Texte fourni -
########################################
RABAT – Al Ousboue
Hassan El Amrani, citoyen tenace et investisseur patient, vient de relancer un vieux dossier… qui n’a jamais vraiment démarré. Après 21 ans de démarches, trois recommandations officielles du Médiateur, et autant de réponses que de licornes dans l’administration, il décide d’interpeller le conseiller royal Omar Azziman.
Le hic ? Ces recommandations ont été transmises au Cabinet royal, mais visiblement, le courrier a pris le chemin du désert (…). Ni retour, ni accusé de réception, ni même un petit “vu” administratif. Le silence est si profond qu’on pourrait y organiser une retraite spirituelle.
El Amrani parle de “torture mentale”, plus grave que la physique. Et vu le niveau de non-réponse, on comprend : 21 ans à attendre un signe, c’est plus long que n’importe quel mandat (…), et moins utile.
Il se demande : Azziman a-t-il informé le Roi ? Le rapport a-t-il été lu, classé, recyclé, ou simplement oublié dans un tiroir à “affaires gênantes” de Ssi Azziman ? Mystère. Même le Médiateur, censé être l’interface citoyenne, semble avoir mis son modem en veille prolongée..
Ce cri du cœur relance le débat sur la médiation institutionnelle au Maroc. Un système censé rapprocher les citoyens de l’État, mais qui ressemble parfois à une hotline sans opérateur. On parle de démocratie sociale, mais en pratique, c’est toujours le ghosting administratif.
########################################
(Entrées du jeu de données)
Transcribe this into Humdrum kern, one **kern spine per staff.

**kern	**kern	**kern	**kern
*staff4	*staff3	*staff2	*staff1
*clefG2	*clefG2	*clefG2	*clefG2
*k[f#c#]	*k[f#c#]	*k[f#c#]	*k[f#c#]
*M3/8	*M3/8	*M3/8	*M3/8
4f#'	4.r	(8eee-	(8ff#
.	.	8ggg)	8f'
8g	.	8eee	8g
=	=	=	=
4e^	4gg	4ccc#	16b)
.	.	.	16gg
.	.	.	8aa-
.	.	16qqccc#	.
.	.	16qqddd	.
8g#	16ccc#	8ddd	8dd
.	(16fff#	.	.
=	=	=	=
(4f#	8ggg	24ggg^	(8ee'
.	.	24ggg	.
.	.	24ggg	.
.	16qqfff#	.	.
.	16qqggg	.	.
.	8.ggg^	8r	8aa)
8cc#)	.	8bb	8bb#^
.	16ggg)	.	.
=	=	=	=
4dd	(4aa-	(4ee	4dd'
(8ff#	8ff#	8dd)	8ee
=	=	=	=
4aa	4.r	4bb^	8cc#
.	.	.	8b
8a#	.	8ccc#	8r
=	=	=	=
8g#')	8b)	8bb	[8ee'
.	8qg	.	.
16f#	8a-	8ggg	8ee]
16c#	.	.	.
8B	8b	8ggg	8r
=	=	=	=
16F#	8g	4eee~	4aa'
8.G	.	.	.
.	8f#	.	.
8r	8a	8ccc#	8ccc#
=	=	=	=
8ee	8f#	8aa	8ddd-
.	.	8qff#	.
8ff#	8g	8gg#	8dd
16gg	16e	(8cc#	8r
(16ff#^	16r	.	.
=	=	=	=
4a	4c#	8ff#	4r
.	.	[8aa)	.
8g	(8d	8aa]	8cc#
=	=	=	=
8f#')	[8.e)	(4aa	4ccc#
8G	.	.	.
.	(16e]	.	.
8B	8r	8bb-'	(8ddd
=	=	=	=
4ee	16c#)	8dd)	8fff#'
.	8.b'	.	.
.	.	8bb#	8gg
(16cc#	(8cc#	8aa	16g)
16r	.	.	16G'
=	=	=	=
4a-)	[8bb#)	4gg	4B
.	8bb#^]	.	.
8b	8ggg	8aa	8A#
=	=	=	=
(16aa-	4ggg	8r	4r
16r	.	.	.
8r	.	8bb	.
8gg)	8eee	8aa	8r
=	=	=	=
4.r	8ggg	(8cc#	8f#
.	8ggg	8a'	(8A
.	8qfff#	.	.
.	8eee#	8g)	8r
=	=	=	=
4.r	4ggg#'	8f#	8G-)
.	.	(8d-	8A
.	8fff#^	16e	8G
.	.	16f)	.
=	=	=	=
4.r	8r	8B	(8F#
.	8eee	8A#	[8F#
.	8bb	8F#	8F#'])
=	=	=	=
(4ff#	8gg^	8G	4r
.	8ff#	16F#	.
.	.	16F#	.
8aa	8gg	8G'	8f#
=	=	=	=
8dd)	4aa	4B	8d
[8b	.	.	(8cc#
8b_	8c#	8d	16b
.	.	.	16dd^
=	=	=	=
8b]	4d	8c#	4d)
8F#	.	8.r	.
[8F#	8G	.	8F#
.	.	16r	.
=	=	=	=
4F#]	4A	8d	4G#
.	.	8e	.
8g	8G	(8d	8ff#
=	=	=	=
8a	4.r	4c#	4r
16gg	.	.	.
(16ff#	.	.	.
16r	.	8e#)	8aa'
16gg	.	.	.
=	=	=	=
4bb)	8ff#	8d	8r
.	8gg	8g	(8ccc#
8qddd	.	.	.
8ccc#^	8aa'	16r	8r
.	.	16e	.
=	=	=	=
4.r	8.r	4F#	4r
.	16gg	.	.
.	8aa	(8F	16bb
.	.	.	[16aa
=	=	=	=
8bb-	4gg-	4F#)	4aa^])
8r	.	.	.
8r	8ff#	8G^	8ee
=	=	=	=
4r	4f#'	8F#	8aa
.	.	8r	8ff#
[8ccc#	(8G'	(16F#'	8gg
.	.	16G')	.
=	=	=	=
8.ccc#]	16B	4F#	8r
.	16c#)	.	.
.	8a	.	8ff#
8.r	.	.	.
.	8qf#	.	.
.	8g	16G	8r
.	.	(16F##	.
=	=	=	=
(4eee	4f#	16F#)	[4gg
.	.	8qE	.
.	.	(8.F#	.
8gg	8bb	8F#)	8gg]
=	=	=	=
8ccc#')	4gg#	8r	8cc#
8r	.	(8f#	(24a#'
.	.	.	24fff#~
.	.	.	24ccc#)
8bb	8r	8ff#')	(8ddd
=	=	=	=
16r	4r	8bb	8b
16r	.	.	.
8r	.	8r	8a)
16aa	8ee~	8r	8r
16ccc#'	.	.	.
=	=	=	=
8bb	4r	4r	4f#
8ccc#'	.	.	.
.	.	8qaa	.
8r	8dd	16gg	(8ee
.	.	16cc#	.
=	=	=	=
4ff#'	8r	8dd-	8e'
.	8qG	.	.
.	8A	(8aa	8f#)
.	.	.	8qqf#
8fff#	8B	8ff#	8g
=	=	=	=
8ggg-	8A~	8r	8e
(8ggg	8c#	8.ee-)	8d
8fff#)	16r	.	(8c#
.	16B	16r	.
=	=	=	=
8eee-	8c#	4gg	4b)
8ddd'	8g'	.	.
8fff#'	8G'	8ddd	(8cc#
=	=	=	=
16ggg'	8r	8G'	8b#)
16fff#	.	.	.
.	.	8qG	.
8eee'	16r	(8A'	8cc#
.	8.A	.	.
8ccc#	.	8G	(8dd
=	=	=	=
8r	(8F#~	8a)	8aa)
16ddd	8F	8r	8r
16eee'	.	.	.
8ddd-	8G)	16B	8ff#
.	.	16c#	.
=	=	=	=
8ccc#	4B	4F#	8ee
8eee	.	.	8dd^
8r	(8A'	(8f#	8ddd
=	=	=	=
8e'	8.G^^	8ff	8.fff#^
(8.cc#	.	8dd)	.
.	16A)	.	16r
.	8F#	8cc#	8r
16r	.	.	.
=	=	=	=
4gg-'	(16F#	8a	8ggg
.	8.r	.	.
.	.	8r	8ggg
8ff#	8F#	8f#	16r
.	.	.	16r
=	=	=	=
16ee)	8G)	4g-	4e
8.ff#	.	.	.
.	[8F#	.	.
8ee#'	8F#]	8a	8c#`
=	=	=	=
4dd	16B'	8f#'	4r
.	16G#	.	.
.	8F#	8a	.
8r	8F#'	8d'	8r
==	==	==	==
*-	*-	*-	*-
########################################
Recopiez, dans l'article sur le dossier de Hassan El Amrani, tout ce qui va de « RABAT – Al Ousboue » jusqu'à « royal Omar Azziman. ». Ces enregistrements forment un matériau distinct de l'article.

RABAT – Al Ousboue
Hassan El Amrani, citoyen tenace et investisseur patient, vient de relancer un vieux dossier… qui n’a jamais vraiment démarré. Après 21 ans de démarches, trois recommandations officielles du Médiateur, et autant de réponses que de licornes dans l’administration, il décide d’interpeller le conseiller royal Omar Azziman.